From across the oceans and from space overhead came the clanking sounds of history on the move. To the U.S., it was a week of challenge unmatched since the days of the Korean war. More important. it was a week when the U.S. knew the challenges for what they were and began to frame the proper responses.

The challenge of Nikita Khrushchev's Sputnik III, a cone-shaped monster weighing almost 1 1/2 tons and launched by a rocket obviously bigger than any in the U.S. arsenal, brought no sense of panic or dismay. Instead, it was accepted as another stern warning that the U.S. must push hard on its own missile program, turn at least one deaf ear to propaganda talk of easy disarmament.

The challenge of the uprising in little Lebanon, the first Middle East nation that accepted the Eisenhower Doctrine without reservation, brought firm but soft-spoken promises of U.S. support. The U.S. airlifted tear gas, guns and ammunition so that the Lebanese government could control insurrection, speeded up a shipment of tanks, sent 18 C124 transports from Donaldson Air Force Base in South Carolina to West Germany to be within easy range of Lebanon. It also sent two Sixth Fleet amphibious units eastward in the Mediterranean with 3,600 Marines, ready if needed to back up U.S. Ambassador Robert McClintock's word that "We are determined to help this government maintain internal security."

The challenge of France, old U.S. ally and nation at the heart of the NATO pact, found the U.S. standing on the sidelines, confident that France could respond to her own challenge and capture the kind of internal strength and stability indispensable to her key position among Western nations (see FOREIGN NEWS).
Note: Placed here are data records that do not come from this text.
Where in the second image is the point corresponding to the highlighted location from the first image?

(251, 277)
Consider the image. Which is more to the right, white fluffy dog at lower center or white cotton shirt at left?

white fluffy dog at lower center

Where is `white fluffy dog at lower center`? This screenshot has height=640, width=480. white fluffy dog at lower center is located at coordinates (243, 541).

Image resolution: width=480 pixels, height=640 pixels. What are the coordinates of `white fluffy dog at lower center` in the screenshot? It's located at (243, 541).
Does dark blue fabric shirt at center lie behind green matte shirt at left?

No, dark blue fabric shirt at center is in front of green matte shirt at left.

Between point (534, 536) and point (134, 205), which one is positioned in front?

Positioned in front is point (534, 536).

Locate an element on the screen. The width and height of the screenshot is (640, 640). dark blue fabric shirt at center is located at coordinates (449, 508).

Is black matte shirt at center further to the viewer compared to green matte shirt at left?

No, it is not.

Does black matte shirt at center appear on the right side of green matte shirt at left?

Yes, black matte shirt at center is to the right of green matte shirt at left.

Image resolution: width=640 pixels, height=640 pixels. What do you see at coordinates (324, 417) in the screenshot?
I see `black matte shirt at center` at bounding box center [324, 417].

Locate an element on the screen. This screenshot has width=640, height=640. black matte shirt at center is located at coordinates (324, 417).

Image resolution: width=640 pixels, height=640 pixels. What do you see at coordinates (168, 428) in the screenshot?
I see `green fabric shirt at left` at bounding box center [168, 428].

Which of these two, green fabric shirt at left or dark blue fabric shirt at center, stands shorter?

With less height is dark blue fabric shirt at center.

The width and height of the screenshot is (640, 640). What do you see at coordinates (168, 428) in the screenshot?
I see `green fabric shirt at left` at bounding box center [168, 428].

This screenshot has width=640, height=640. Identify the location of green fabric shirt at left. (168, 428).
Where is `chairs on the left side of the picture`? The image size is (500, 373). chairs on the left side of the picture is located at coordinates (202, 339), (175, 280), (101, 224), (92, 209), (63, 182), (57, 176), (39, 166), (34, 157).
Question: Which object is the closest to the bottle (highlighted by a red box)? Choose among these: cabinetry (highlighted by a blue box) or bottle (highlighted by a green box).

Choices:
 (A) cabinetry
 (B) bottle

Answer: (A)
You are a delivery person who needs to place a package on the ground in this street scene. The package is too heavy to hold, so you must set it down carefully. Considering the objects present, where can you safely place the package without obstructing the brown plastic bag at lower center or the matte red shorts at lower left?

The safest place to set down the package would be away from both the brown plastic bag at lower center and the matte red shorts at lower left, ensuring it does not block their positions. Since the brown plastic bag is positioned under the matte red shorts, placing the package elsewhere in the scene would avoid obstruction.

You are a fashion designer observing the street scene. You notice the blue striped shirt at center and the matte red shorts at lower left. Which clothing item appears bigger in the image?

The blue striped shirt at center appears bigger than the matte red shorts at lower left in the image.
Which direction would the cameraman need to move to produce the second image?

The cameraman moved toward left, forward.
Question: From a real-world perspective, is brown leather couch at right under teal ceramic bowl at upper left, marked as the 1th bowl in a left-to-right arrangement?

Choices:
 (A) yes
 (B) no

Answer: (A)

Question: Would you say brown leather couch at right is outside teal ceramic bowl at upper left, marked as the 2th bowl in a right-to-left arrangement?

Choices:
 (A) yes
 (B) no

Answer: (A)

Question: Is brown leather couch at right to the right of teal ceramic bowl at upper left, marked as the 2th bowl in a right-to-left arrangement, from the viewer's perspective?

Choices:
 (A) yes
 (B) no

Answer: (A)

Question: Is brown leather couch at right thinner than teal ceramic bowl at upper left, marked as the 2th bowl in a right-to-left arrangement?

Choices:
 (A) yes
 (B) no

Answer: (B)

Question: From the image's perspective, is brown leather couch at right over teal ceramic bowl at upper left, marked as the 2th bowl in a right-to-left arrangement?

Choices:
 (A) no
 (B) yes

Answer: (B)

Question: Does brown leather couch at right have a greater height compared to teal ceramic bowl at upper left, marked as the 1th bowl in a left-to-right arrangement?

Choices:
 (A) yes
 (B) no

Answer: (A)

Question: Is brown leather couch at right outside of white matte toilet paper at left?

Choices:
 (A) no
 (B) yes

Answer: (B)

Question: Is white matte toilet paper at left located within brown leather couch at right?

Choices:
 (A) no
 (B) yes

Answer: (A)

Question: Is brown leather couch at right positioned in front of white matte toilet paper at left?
But the challenge of South America, for what it told about the national frame of mind and will to deal with problems once defined, was the most heartening. Back from the humiliation at the hands of Communist-led mobs in Venezuela came Vice President Richard Nixon. His first concern was not with redressing his personal grievances but with setting right the things that he had found wrong with U.S. policy in Latin America; it was challenge and response. On this course his perennial enemies the Democrats agreed, even though they swung on Nixon as a political target as a result of the trip (see The Vice-Presidency).

"What are we to do about it?" asked the New York Times, as it surveyed the world around it. "We and the things we stand for will survive when we live up to the ideals we profess . . . The U.S. reaction must be positive, helpful and conservative."

And the beginnings of U.S. reaction in the week of challenge were just that.